- [Directive]:
Rewrite the text of every entry with "SELETTI" swapped for "SELETTI HOME" and everything else left as is. Omit the pictures.

- [Data entries]:
┄┄┄┄┄┄┄┄┄┄

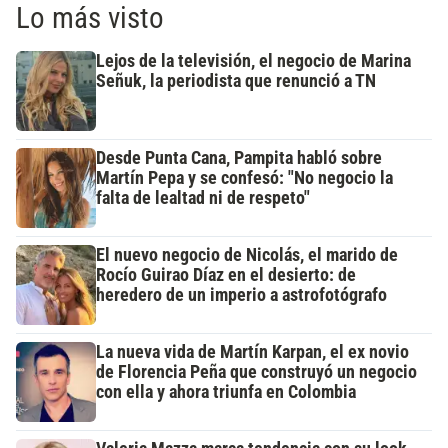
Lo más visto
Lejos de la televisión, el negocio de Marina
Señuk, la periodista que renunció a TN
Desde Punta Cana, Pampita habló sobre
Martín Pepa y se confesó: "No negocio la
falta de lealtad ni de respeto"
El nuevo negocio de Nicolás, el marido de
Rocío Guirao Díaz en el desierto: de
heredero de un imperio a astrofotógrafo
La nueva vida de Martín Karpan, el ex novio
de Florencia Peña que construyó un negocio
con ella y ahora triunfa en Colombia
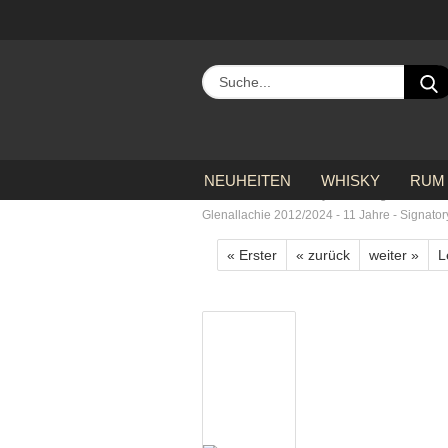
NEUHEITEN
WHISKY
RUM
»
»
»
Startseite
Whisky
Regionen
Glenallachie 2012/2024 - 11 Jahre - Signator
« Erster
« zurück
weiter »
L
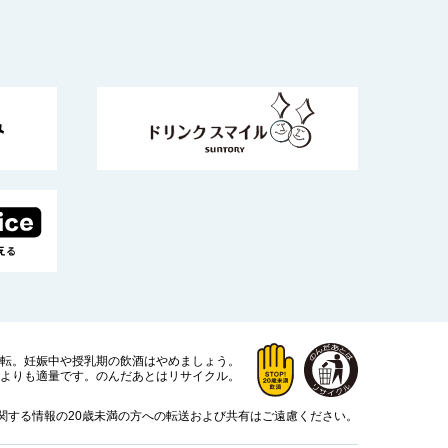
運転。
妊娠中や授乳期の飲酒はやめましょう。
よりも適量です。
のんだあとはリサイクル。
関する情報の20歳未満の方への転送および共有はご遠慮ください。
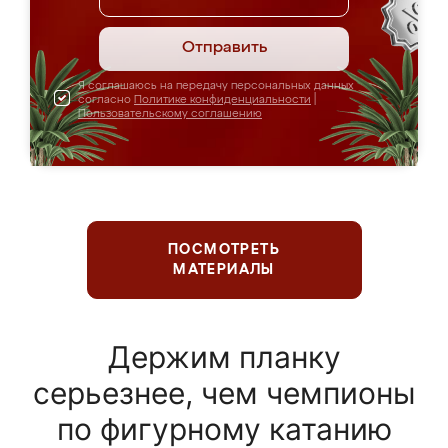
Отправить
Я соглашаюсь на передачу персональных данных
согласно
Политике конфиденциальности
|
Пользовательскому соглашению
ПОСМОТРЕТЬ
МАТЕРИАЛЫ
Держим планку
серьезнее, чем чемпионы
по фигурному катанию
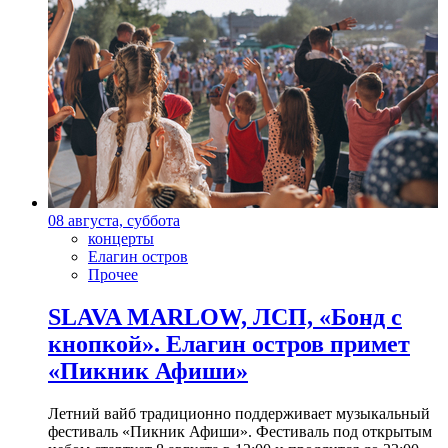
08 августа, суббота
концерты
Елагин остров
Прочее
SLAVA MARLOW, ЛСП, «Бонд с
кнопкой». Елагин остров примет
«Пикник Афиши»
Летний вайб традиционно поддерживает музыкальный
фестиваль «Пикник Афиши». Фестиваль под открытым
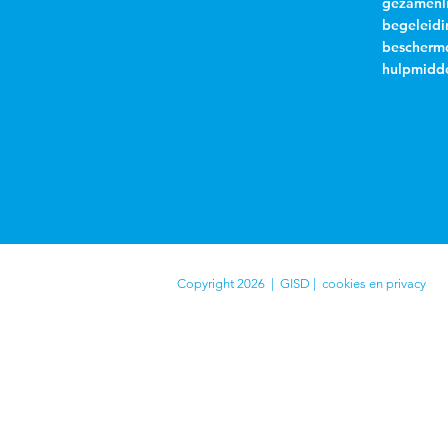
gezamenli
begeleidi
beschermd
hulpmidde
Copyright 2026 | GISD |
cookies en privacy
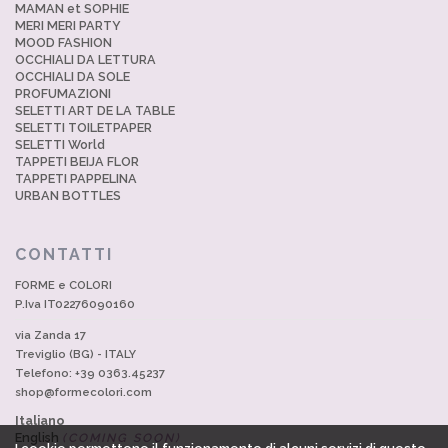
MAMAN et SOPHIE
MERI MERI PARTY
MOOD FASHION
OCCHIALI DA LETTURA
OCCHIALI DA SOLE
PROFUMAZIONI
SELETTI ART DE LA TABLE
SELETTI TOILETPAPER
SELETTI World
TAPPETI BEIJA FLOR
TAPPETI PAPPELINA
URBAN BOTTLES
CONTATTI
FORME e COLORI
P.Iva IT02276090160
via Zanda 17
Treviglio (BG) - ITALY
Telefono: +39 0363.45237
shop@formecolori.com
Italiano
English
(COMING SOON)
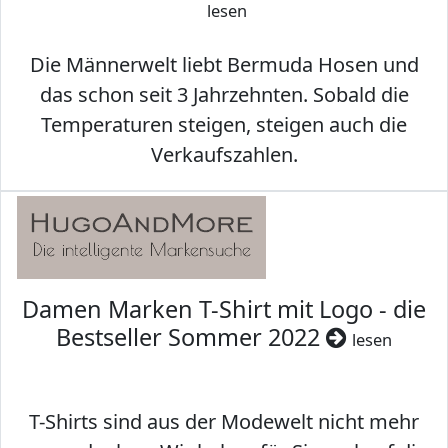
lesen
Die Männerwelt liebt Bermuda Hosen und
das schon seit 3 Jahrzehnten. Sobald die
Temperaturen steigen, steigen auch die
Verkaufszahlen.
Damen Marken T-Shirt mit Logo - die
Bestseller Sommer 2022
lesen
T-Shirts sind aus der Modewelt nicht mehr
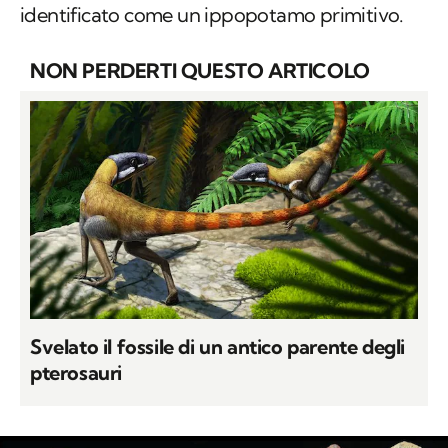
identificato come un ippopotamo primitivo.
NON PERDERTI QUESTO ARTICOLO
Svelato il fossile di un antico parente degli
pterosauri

┄┄┄┄┄┄┄┄┄┄

- [Output of the exercise]:
Lo más visto
Lejos de la televisión, el negocio de Marina
Señuk, la periodista que renunció a TN
Desde Punta Cana, Pampita habló sobre
Martín Pepa y se confesó: "No negocio la
falta de lealtad ni de respeto"
El nuevo negocio de Nicolás, el marido de
Rocío Guirao Díaz en el desierto: de
heredero de un imperio a astrofotógrafo
La nueva vida de Martín Karpan, el ex novio
de Florencia Peña que construyó un negocio
con ella y ahora triunfa en Colombia
NEUHEITEN
WHISKY
RUM
»
»
»
Startseite
Whisky
Regionen
Glenallachie 2012/2024 - 11 Jahre - Signator
« Erster
« zurück
weiter »
L
運転。
妊娠中や授乳期の飲酒はやめましょう。
よりも適量です。
のんだあとはリサイクル。
関する情報の20歳未満の方への転送および共有はご遠慮ください。
Отправить
Я соглашаюсь на передачу персональных данных
согласно
Политике конфиденциальности
|
Пользовательскому соглашению
ПОСМОТРЕТЬ
МАТЕРИАЛЫ
Держим планку
серьезнее, чем чемпионы
по фигурному катанию
08 августа, суббота
концерты
Елагин остров
Прочее
SLAVA MARLOW, ЛСП, «Бонд с
кнопкой». Елагин остров примет
«Пикник Афиши»
Летний вайб традиционно поддерживает музыкальный
фестиваль «Пикник Афиши». Фестиваль под открытым
gezamenli
begeleidi
beschermd
hulpmidde
Copyright 2026 | GISD |
cookies en privacy
MAMAN et SOPHIE
MERI MERI PARTY
MOOD FASHION
OCCHIALI DA LETTURA
OCCHIALI DA SOLE
PROFUMAZIONI
SELETTI HOME ART DE LA TABLE
SELETTI HOME TOILETPAPER
SELETTI HOME World
TAPPETI BEIJA FLOR
TAPPETI PAPPELINA
URBAN BOTTLES
CONTATTI
FORME e COLORI
P.Iva IT02276090160
via Zanda 17
Treviglio (BG) - ITALY
Telefono: +39 0363.45237
shop@formecolori.com
Italiano
English
(COMING SOON)
lesen
Die Männerwelt liebt Bermuda Hosen und
das schon seit 3 Jahrzehnten. Sobald die
Temperaturen steigen, steigen auch die
Verkaufszahlen.
Damen Marken T-Shirt mit Logo - die
Bestseller Sommer 2022
lesen
T-Shirts sind aus der Modewelt nicht mehr
identificato come un ippopotamo primitivo.
NON PERDERTI QUESTO ARTICOLO
Svelato il fossile di un antico parente degli
pterosauri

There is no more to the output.